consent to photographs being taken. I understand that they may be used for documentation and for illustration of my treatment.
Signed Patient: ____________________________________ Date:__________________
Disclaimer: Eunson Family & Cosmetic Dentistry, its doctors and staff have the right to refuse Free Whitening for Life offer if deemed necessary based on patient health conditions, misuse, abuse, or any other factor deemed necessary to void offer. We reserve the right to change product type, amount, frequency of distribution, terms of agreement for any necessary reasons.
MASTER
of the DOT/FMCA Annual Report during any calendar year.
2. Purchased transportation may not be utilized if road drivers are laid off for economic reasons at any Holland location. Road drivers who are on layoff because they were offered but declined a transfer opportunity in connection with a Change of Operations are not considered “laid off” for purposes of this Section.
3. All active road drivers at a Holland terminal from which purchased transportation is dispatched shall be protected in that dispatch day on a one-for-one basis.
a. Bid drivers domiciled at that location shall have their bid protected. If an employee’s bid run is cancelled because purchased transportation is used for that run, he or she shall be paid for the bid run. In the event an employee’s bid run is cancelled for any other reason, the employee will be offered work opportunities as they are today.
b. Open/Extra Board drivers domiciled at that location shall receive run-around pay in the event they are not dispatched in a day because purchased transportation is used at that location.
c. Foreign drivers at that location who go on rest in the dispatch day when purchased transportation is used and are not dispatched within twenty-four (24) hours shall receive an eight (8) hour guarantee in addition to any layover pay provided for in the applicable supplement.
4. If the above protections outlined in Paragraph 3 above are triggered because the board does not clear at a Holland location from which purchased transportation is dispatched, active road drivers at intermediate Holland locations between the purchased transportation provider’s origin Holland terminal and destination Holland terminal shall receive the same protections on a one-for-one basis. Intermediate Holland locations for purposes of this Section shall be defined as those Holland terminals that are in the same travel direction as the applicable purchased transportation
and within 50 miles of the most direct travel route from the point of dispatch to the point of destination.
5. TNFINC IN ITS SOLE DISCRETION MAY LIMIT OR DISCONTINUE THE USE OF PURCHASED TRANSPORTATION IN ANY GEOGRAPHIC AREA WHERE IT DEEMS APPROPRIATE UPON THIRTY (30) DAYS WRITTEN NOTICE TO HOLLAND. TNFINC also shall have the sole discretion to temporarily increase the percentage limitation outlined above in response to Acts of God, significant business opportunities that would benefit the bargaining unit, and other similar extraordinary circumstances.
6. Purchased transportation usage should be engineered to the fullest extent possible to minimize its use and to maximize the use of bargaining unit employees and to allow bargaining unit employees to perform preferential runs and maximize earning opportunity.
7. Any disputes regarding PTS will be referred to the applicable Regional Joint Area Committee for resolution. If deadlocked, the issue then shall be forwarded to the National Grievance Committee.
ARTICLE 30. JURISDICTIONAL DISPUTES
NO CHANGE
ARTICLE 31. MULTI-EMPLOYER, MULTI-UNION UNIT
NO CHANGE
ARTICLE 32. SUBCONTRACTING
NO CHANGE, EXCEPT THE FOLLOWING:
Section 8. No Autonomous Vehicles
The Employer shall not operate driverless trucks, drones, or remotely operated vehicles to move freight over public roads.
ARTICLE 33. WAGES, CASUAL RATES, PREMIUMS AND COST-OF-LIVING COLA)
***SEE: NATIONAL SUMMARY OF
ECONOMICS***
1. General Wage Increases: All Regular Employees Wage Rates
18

Exercise brief » Find the line that contains "5. TNFINC IN". Restate it and all lines after it exactly, ending with the final line of the data.

Solution for this exercise »
5. TNFINC IN ITS SOLE DISCRETION MAY LIMIT OR DISCONTINUE THE USE OF PURCHASED TRANSPORTATION IN ANY GEOGRAPHIC AREA WHERE IT DEEMS APPROPRIATE UPON THIRTY (30) DAYS WRITTEN NOTICE TO HOLLAND. TNFINC also shall have the sole discretion to temporarily increase the percentage limitation outlined above in response to Acts of God, significant business opportunities that would benefit the bargaining unit, and other similar extraordinary circumstances.
6. Purchased transportation usage should be engineered to the fullest extent possible to minimize its use and to maximize the use of bargaining unit employees and to allow bargaining unit employees to perform preferential runs and maximize earning opportunity.
7. Any disputes regarding PTS will be referred to the applicable Regional Joint Area Committee for resolution. If deadlocked, the issue then shall be forwarded to the National Grievance Committee.
ARTICLE 30. JURISDICTIONAL DISPUTES
NO CHANGE
ARTICLE 31. MULTI-EMPLOYER, MULTI-UNION UNIT
NO CHANGE
ARTICLE 32. SUBCONTRACTING
NO CHANGE, EXCEPT THE FOLLOWING:
Section 8. No Autonomous Vehicles
The Employer shall not operate driverless trucks, drones, or remotely operated vehicles to move freight over public roads.
ARTICLE 33. WAGES, CASUAL RATES, PREMIUMS AND COST-OF-LIVING COLA)
***SEE: NATIONAL SUMMARY OF
ECONOMICS***
1. General Wage Increases: All Regular Employees Wage Rates
18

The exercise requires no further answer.